_Exercise description_
Render every line of the material below as a numbered list, skipping blank lines and leaving the pictures out.

_Dataset records_
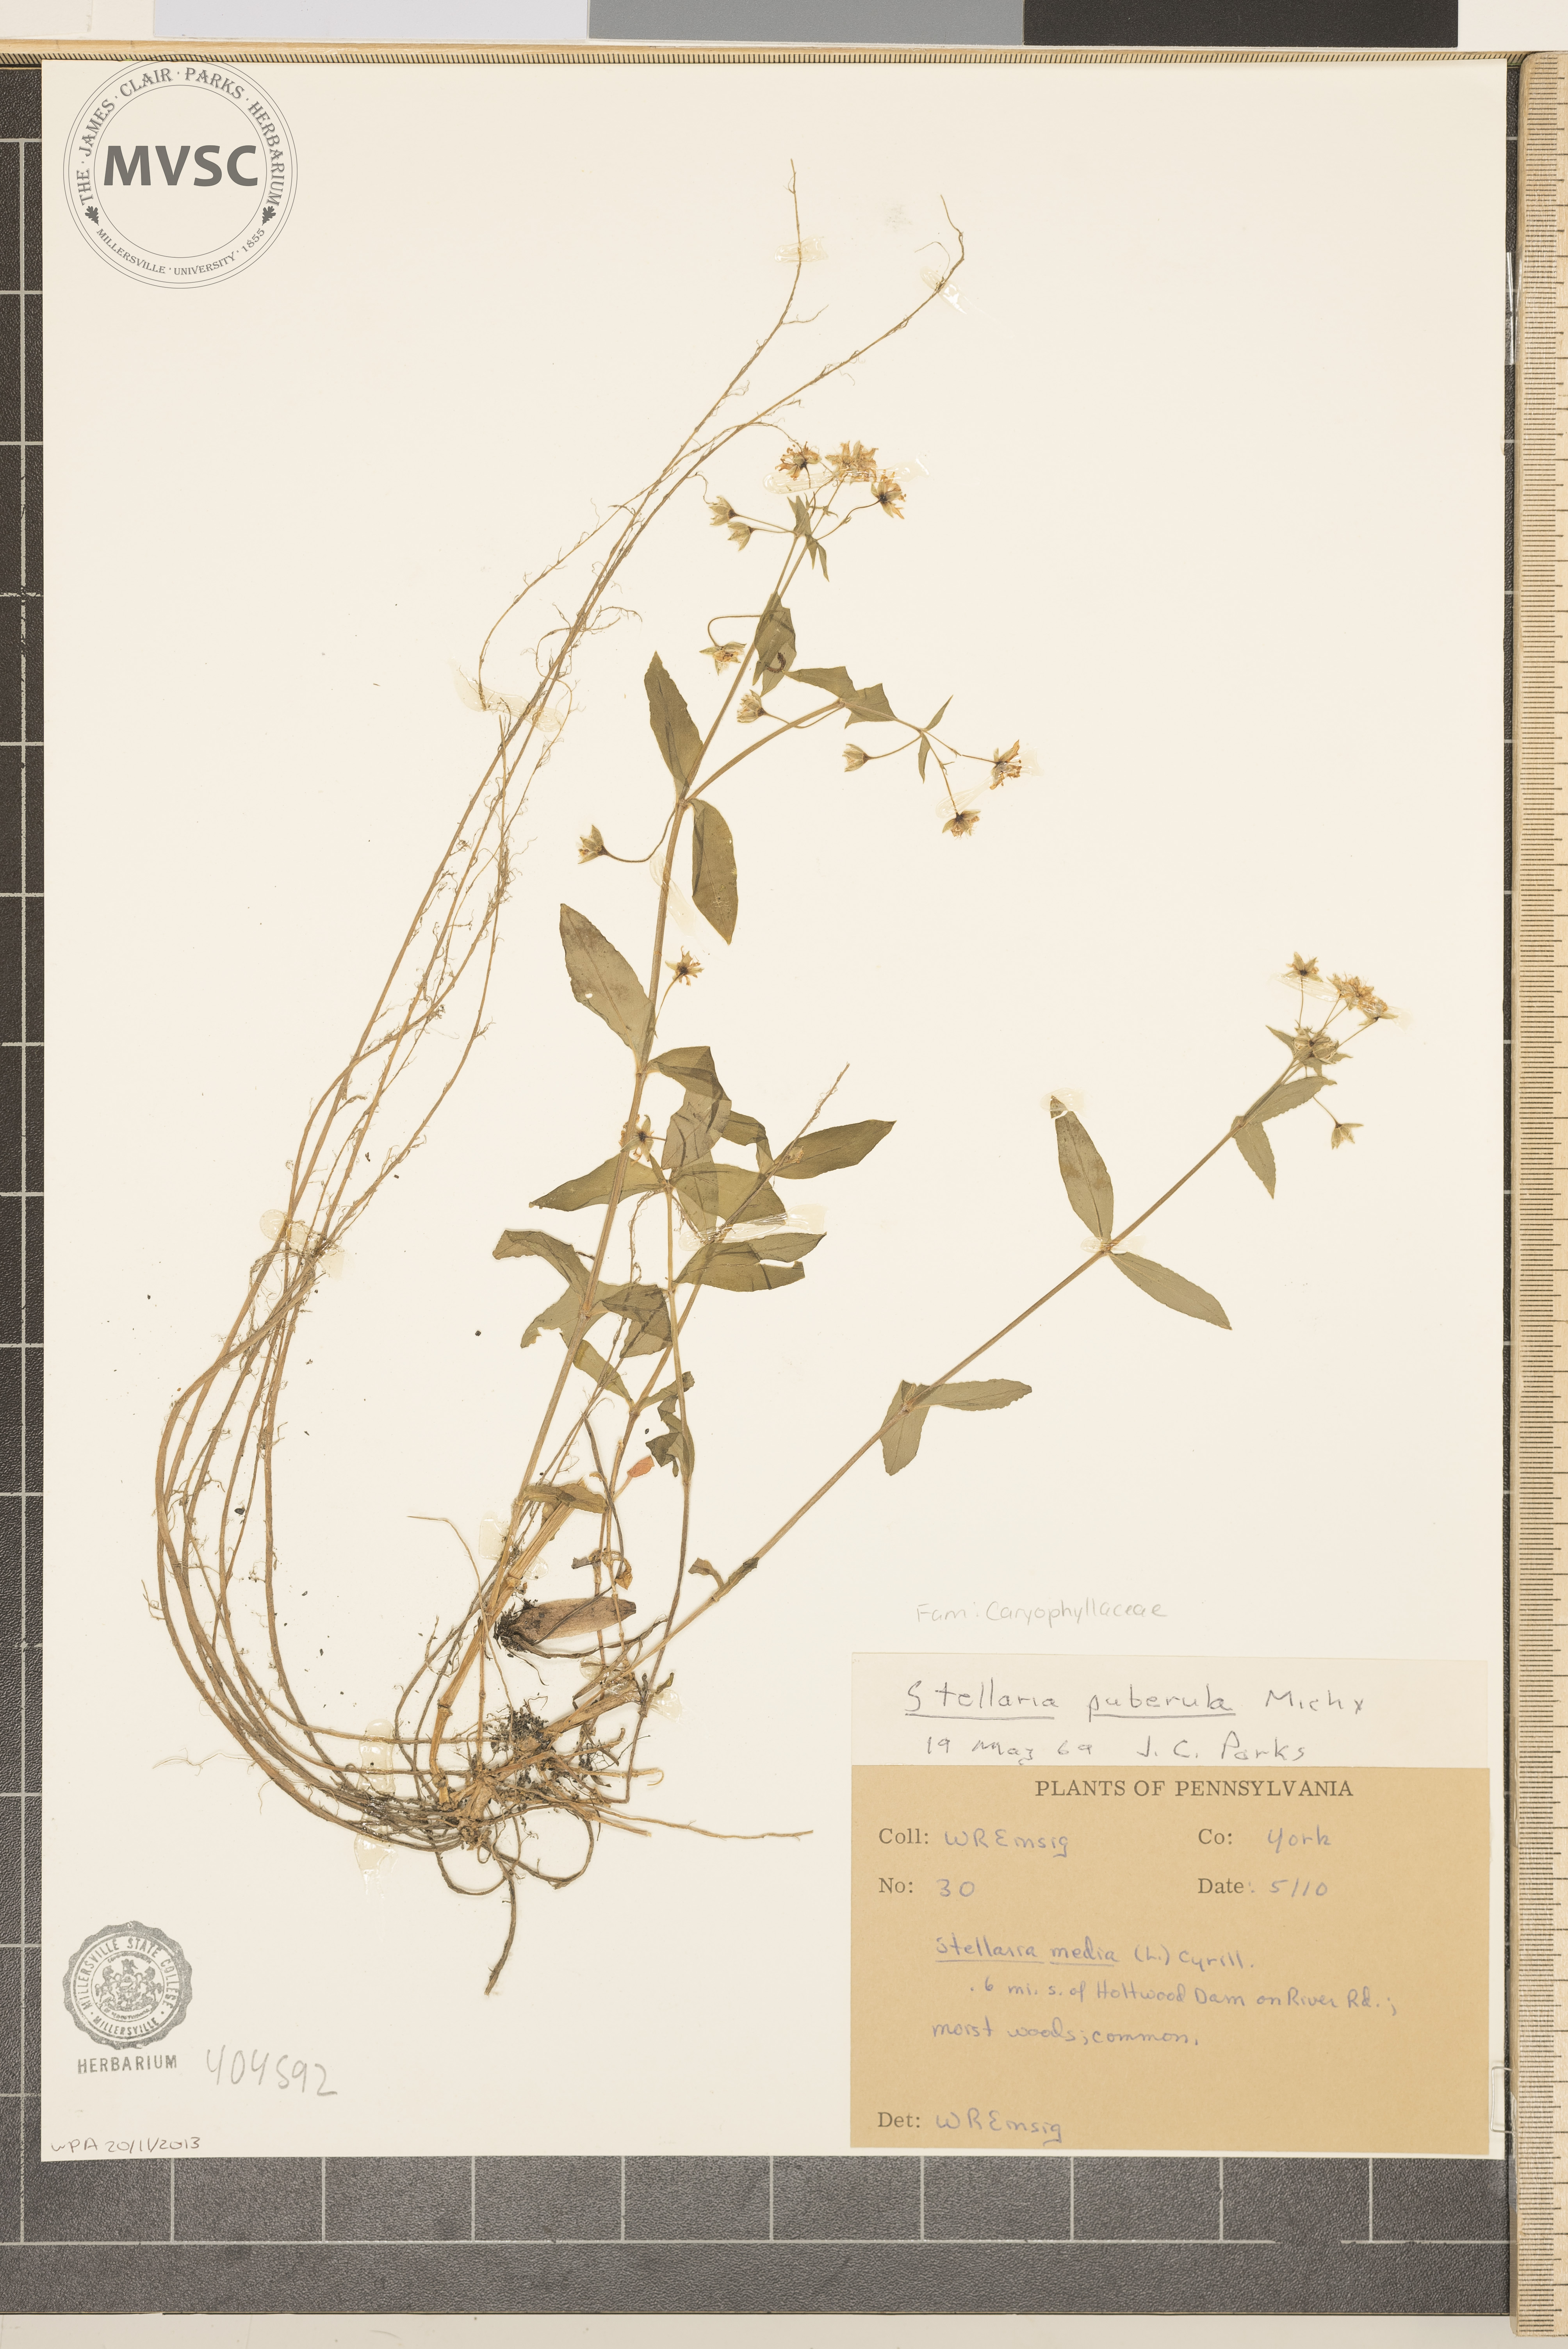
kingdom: Plantae
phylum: Tracheophyta
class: Magnoliopsida
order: Caryophyllales
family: Caryophyllaceae
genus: Stellaria
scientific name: Stellaria pubera
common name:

_Exercise answer_
1. kingdom: Plantae
2. phylum: Tracheophyta
3. class: Magnoliopsida
4. order: Caryophyllales
5. family: Caryophyllaceae
6. genus: Stellaria
7. scientific name: Stellaria pubera
8. common name:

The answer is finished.